Please rewrite the data below, renaming every "pose" to "camera" and leaving everything else unchanged.

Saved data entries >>
========

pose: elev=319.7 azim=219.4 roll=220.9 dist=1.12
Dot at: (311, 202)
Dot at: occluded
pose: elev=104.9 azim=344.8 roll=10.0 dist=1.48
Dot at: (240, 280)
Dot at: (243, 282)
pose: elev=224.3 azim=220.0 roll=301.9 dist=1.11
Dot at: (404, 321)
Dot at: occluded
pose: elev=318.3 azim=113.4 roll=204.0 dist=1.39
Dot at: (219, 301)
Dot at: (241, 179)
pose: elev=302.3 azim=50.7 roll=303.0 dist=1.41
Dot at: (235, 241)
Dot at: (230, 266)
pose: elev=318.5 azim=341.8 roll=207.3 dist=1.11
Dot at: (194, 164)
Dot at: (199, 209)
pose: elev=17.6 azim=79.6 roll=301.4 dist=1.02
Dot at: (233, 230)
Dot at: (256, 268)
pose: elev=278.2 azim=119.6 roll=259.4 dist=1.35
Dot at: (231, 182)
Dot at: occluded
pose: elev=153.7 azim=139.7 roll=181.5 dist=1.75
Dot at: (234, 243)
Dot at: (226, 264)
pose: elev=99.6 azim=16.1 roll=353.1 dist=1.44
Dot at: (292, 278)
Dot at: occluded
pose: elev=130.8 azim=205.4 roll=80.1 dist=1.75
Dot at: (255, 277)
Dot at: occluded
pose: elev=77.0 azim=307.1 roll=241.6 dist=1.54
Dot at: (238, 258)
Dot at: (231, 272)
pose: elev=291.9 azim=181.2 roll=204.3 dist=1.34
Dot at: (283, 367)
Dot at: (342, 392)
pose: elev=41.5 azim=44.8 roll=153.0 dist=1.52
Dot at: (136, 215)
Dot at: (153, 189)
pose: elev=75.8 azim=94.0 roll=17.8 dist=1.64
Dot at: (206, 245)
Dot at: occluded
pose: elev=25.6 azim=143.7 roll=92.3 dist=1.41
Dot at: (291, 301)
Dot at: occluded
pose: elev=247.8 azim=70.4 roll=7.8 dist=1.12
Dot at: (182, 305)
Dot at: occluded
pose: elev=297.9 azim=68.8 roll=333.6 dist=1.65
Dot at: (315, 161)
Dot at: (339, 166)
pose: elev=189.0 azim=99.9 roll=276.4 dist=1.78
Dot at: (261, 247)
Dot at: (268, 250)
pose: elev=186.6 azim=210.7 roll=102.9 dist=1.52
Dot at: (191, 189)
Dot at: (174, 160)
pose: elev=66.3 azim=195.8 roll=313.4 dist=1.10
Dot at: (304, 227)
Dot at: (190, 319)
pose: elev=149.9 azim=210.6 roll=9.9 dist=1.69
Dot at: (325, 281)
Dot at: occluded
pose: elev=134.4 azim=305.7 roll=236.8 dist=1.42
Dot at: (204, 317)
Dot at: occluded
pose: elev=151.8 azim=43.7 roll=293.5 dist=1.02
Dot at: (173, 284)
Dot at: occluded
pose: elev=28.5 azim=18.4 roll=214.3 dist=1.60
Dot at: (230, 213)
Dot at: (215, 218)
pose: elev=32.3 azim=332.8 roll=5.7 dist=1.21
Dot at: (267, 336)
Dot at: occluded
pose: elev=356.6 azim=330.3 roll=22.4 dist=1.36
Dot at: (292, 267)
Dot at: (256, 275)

========

Response >>
camera: elev=319.7 azim=219.4 roll=220.9 dist=1.12
Dot at: (311, 202)
Dot at: occluded
camera: elev=104.9 azim=344.8 roll=10.0 dist=1.48
Dot at: (240, 280)
Dot at: (243, 282)
camera: elev=224.3 azim=220.0 roll=301.9 dist=1.11
Dot at: (404, 321)
Dot at: occluded
camera: elev=318.3 azim=113.4 roll=204.0 dist=1.39
Dot at: (219, 301)
Dot at: (241, 179)
camera: elev=302.3 azim=50.7 roll=303.0 dist=1.41
Dot at: (235, 241)
Dot at: (230, 266)
camera: elev=318.5 azim=341.8 roll=207.3 dist=1.11
Dot at: (194, 164)
Dot at: (199, 209)
camera: elev=17.6 azim=79.6 roll=301.4 dist=1.02
Dot at: (233, 230)
Dot at: (256, 268)
camera: elev=278.2 azim=119.6 roll=259.4 dist=1.35
Dot at: (231, 182)
Dot at: occluded
camera: elev=153.7 azim=139.7 roll=181.5 dist=1.75
Dot at: (234, 243)
Dot at: (226, 264)
camera: elev=99.6 azim=16.1 roll=353.1 dist=1.44
Dot at: (292, 278)
Dot at: occluded
camera: elev=130.8 azim=205.4 roll=80.1 dist=1.75
Dot at: (255, 277)
Dot at: occluded
camera: elev=77.0 azim=307.1 roll=241.6 dist=1.54
Dot at: (238, 258)
Dot at: (231, 272)
camera: elev=291.9 azim=181.2 roll=204.3 dist=1.34
Dot at: (283, 367)
Dot at: (342, 392)
camera: elev=41.5 azim=44.8 roll=153.0 dist=1.52
Dot at: (136, 215)
Dot at: (153, 189)
camera: elev=75.8 azim=94.0 roll=17.8 dist=1.64
Dot at: (206, 245)
Dot at: occluded
camera: elev=25.6 azim=143.7 roll=92.3 dist=1.41
Dot at: (291, 301)
Dot at: occluded
camera: elev=247.8 azim=70.4 roll=7.8 dist=1.12
Dot at: (182, 305)
Dot at: occluded
camera: elev=297.9 azim=68.8 roll=333.6 dist=1.65
Dot at: (315, 161)
Dot at: (339, 166)
camera: elev=189.0 azim=99.9 roll=276.4 dist=1.78
Dot at: (261, 247)
Dot at: (268, 250)
camera: elev=186.6 azim=210.7 roll=102.9 dist=1.52
Dot at: (191, 189)
Dot at: (174, 160)
camera: elev=66.3 azim=195.8 roll=313.4 dist=1.10
Dot at: (304, 227)
Dot at: (190, 319)
camera: elev=149.9 azim=210.6 roll=9.9 dist=1.69
Dot at: (325, 281)
Dot at: occluded
camera: elev=134.4 azim=305.7 roll=236.8 dist=1.42
Dot at: (204, 317)
Dot at: occluded
camera: elev=151.8 azim=43.7 roll=293.5 dist=1.02
Dot at: (173, 284)
Dot at: occluded
camera: elev=28.5 azim=18.4 roll=214.3 dist=1.60
Dot at: (230, 213)
Dot at: (215, 218)
camera: elev=32.3 azim=332.8 roll=5.7 dist=1.21
Dot at: (267, 336)
Dot at: occluded
camera: elev=356.6 azim=330.3 roll=22.4 dist=1.36
Dot at: (292, 267)
Dot at: (256, 275)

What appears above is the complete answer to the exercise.